== Exercise aim ==
Check each line below for the word "projects". Then give only how many lines have it.

== Stored data ==
--------------------------------------------------
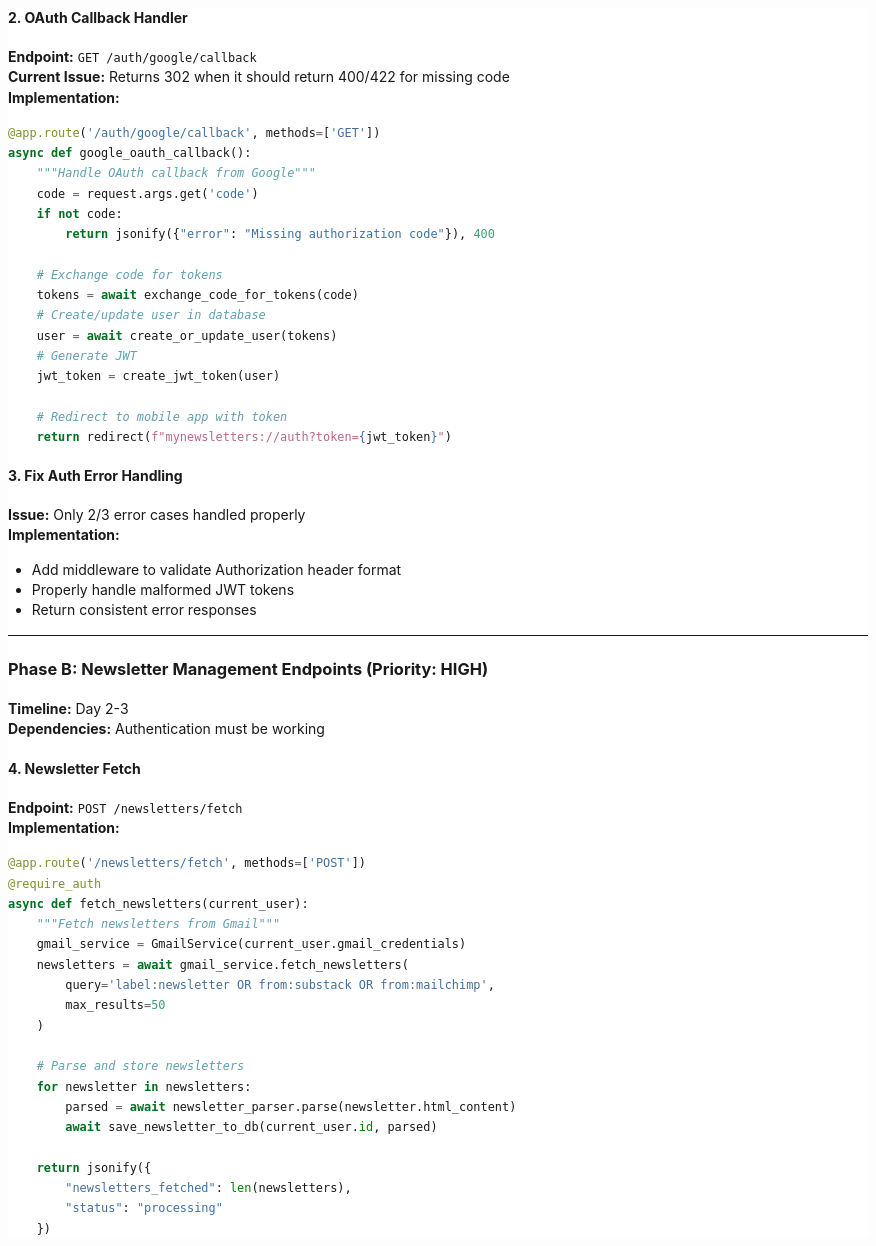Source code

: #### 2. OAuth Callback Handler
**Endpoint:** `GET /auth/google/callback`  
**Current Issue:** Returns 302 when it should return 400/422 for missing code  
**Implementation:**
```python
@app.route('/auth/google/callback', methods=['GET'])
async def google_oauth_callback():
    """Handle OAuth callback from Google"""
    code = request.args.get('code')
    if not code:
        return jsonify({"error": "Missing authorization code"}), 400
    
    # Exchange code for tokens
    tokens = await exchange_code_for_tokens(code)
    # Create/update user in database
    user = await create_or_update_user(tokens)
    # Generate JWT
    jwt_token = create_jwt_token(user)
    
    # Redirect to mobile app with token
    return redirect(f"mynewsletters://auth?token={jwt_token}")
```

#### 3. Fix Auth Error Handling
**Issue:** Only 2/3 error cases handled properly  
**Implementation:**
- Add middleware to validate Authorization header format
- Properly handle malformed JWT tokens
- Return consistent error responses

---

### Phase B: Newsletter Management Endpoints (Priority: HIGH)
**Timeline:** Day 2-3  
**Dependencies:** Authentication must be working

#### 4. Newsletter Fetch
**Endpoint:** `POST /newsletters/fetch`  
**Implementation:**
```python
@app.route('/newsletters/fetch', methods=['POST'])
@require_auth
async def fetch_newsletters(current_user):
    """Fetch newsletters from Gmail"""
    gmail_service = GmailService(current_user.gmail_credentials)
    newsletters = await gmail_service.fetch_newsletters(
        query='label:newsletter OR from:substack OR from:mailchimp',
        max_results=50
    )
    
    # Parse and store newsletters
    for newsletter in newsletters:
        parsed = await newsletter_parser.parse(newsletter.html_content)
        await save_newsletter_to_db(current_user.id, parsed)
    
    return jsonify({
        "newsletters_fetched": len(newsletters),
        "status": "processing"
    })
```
--------------------------------------------------
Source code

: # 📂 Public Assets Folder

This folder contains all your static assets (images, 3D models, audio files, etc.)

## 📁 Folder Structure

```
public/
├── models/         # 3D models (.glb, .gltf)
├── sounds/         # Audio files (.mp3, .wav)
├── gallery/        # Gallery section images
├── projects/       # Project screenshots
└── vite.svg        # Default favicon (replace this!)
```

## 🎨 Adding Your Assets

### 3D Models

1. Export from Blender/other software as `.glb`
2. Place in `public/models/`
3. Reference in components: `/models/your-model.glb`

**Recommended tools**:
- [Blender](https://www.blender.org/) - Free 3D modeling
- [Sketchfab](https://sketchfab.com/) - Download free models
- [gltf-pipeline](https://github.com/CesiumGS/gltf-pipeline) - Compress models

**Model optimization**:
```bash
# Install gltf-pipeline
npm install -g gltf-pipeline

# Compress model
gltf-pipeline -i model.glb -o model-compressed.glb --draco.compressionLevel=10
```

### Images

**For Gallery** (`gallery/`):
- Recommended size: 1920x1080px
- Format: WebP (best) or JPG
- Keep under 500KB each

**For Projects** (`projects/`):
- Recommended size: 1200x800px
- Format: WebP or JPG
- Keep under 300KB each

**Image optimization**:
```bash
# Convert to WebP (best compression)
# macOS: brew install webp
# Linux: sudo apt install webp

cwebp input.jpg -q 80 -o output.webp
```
--------------------------------------------------
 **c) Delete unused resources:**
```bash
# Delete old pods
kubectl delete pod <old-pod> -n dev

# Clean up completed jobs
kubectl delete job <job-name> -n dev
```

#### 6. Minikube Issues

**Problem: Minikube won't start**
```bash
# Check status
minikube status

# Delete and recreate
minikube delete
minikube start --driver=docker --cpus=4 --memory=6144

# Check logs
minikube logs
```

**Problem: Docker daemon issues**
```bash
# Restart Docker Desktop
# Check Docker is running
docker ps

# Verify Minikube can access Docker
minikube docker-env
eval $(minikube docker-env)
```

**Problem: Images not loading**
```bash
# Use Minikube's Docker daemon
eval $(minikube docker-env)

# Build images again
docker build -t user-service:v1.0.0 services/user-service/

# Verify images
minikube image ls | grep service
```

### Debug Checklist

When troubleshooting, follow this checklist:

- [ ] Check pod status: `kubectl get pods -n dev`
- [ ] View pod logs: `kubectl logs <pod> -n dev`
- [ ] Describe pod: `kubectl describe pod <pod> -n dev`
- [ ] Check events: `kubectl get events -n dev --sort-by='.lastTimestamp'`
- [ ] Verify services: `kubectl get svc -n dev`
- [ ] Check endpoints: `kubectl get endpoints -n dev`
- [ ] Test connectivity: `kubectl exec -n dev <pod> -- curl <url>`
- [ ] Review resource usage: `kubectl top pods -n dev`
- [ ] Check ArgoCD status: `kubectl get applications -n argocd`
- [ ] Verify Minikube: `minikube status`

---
--------------------------------------------------
== The completed task ==
2